Вряд ли она это произнесла членораздельно, получился какой-то неопределённый звук, но он понял. Посмотрел на неё. Помолчал.
– Знаешь, уже и не помню…
Вита кивнула. Хотела что-то сказать, но не смогла – стрессовый зажим. Кутаясь в одеяло, сползла с кровати. Все мышцы мелко подрагивали: выброс адреналина был страшнейший.
– Тебе нехорошо? – спросил Адам. Она видела и слышала, что его тоже потряхивает.
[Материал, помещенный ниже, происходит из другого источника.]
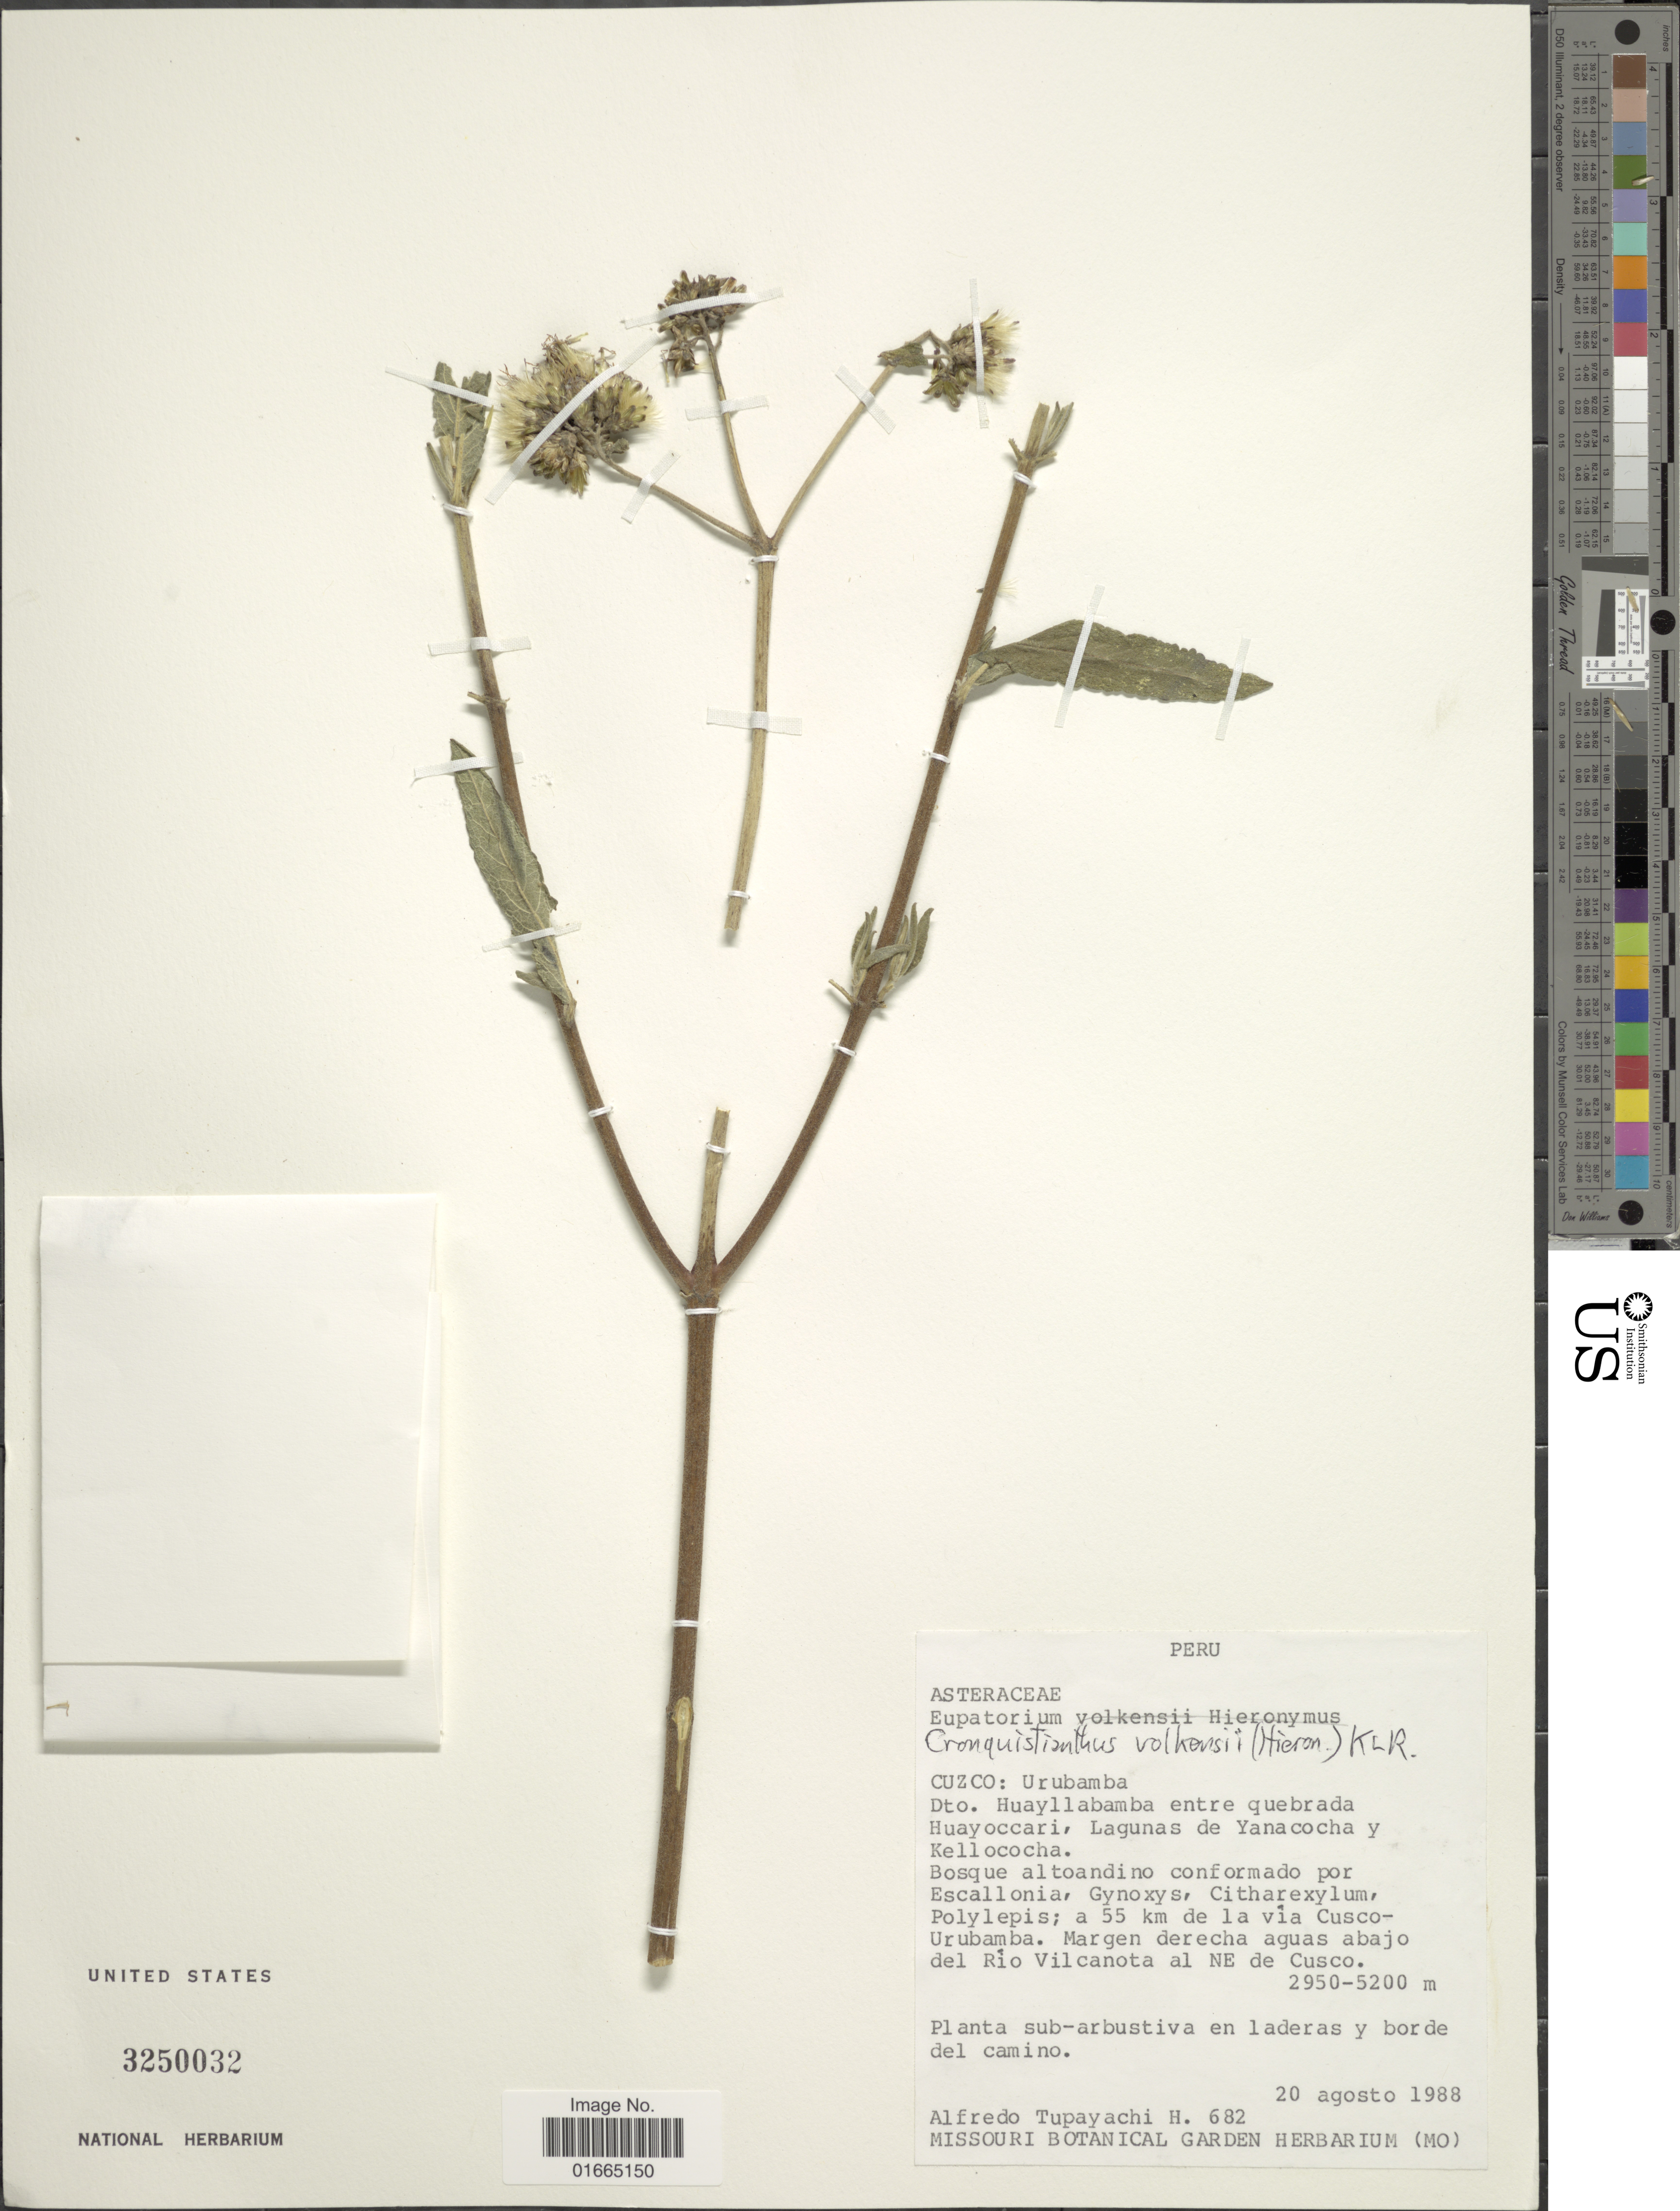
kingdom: Plantae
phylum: Tracheophyta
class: Magnoliopsida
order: Asterales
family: Asteraceae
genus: Cronquistianthus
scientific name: Cronquistianthus volkensii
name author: (Hieron.) R.M. King & H. Rob.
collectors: A. Tupayachi H.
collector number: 682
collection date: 1988-08-20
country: Peru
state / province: Cusco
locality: Cuzco: Urubamba. Dto. Huayllabamba entre quebrada Huayoccari, Lagunas de Yanacocha y Kellococha. Margen derecha aguas abajo del Rio Vilcanota al NE de Cusco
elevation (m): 2950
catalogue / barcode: US 3250032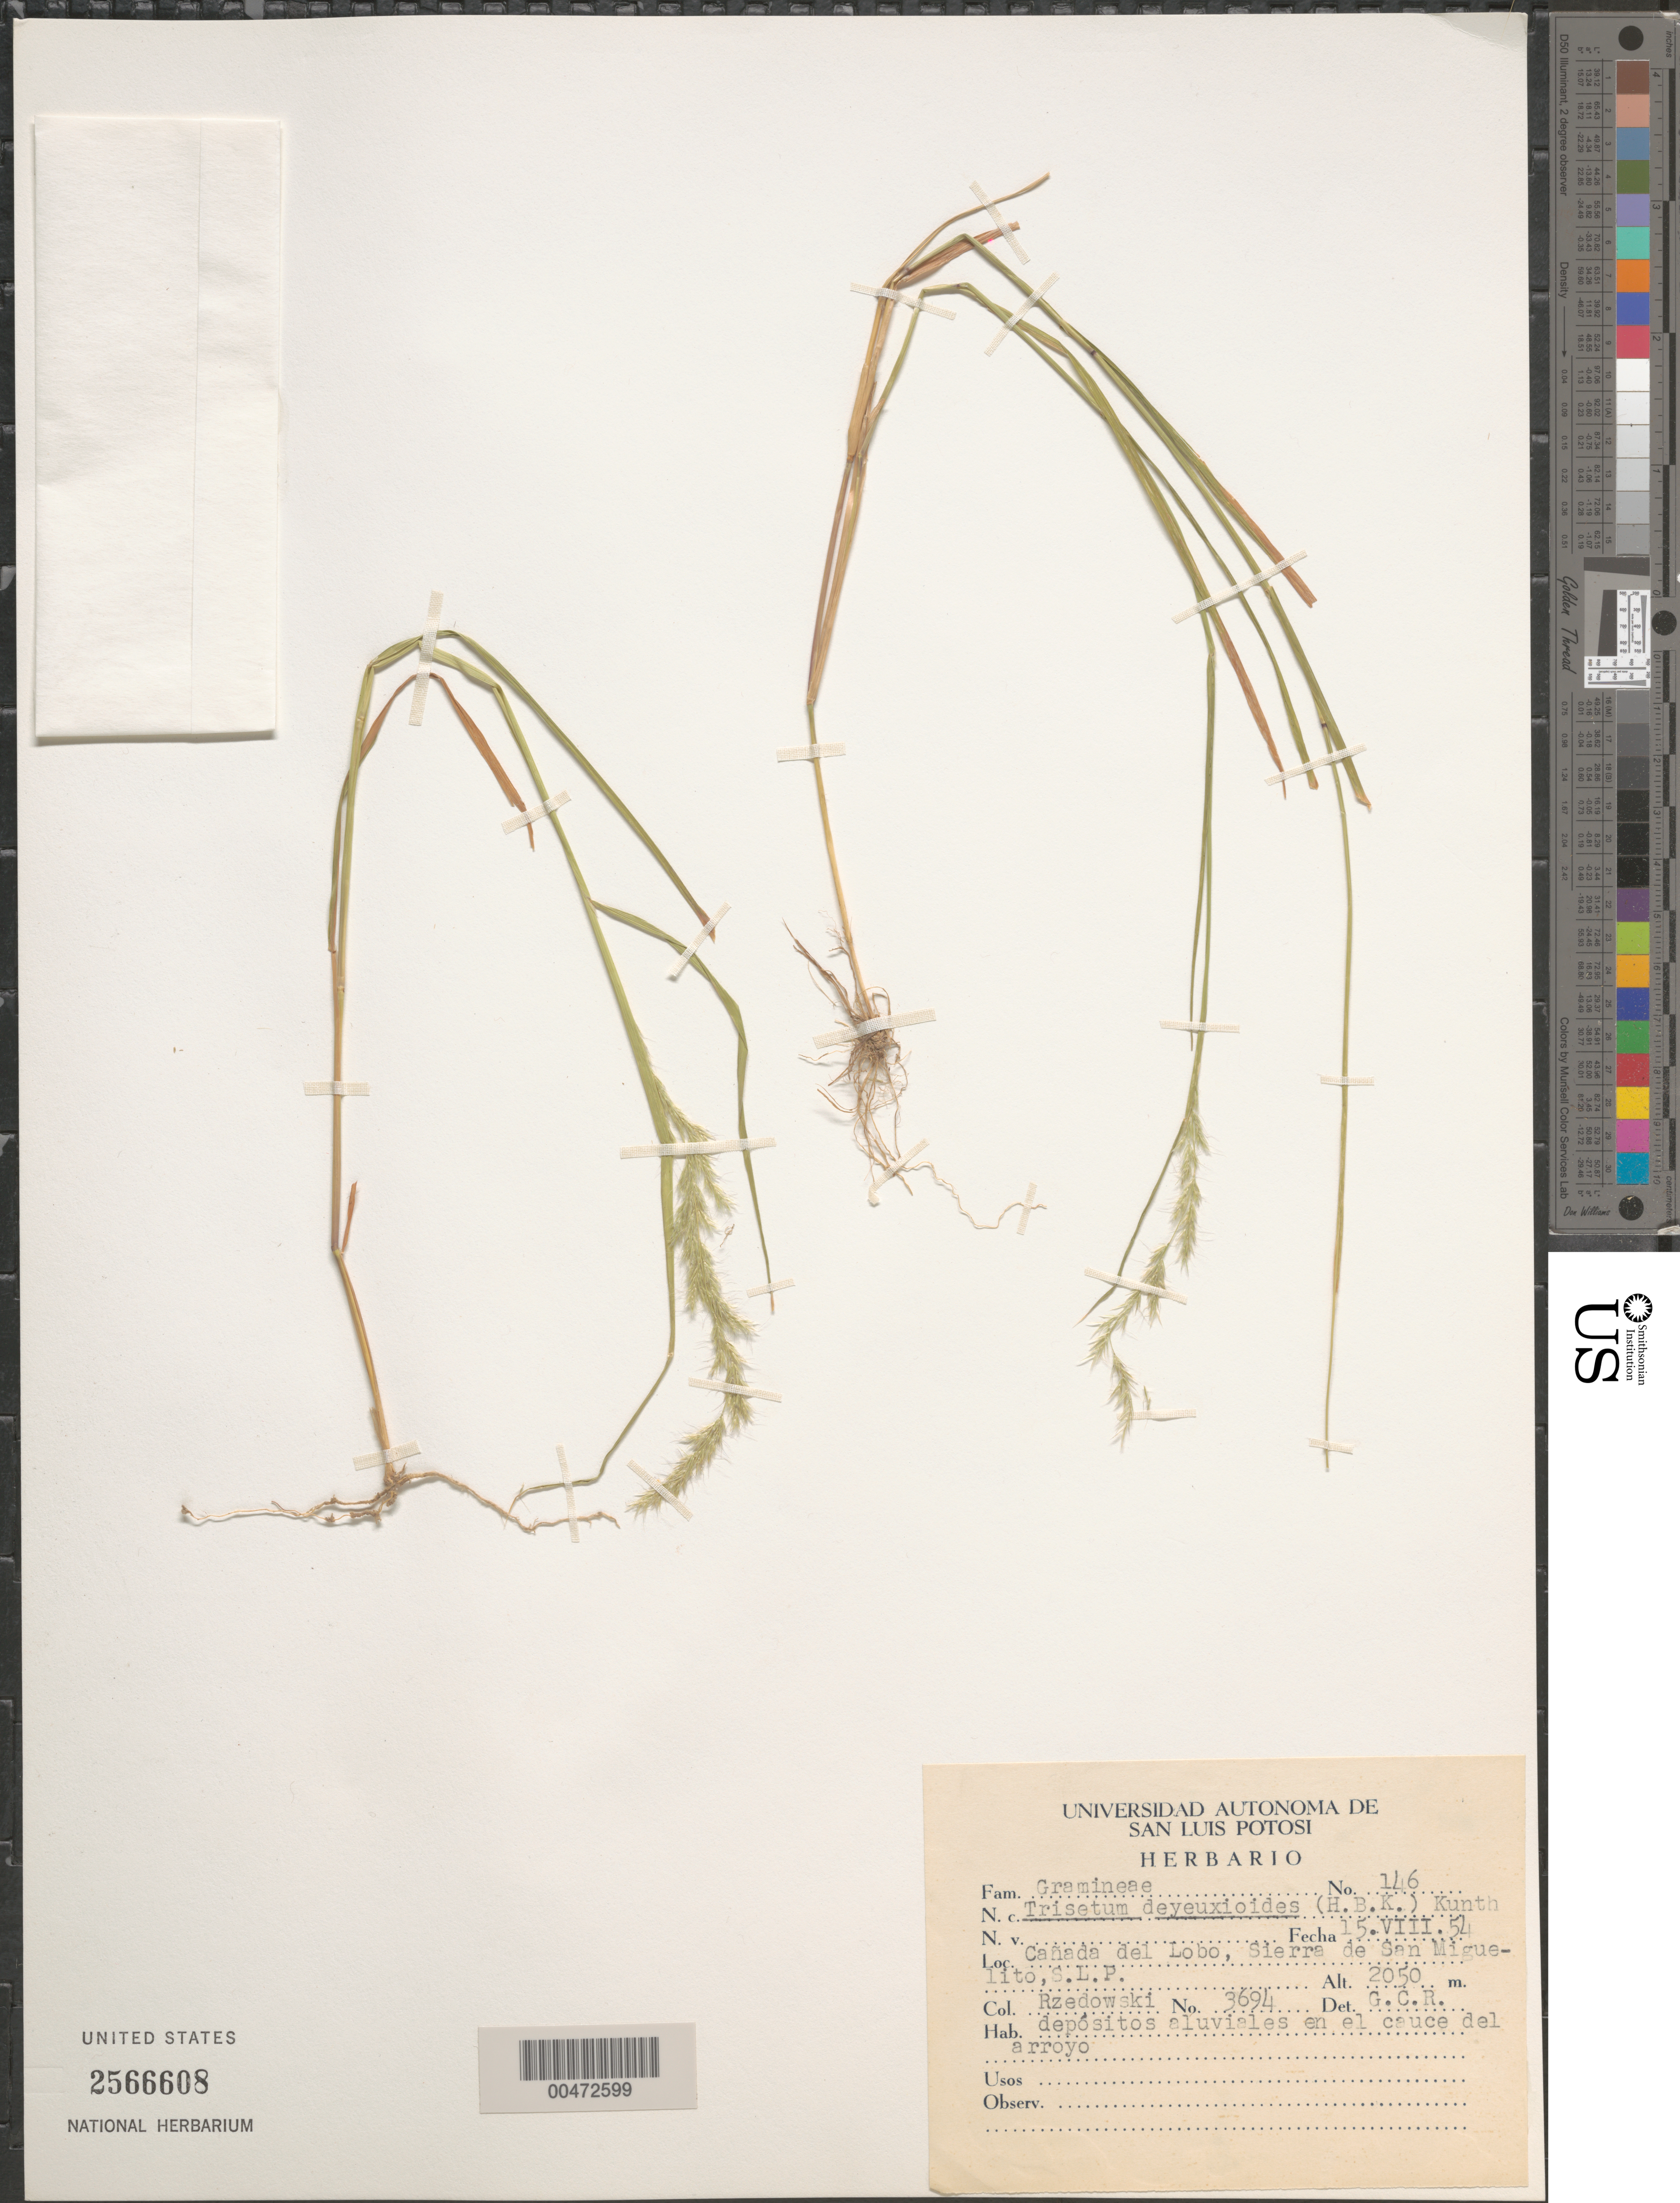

Вита кивнула. Доплелась до бельевого шкафа. Открыла верхний ящик. Там хранились всякие недопитые бутылки, сосланные сюда из бара по причине затрапезного вида. Взяла первую попавшуюся, отхлебнула. Попалась болгарская персиковая ракия. Поморщившись, Вита сделала ещё глоток, протянула бутылку Адаму. Тот принял её, повертел в руках, но пить не стал.
– Похоже, нам решили вмазать по мозгам, – сказала Вита. Голос был присвистывающий, совсем не её, но – хоть какой-то…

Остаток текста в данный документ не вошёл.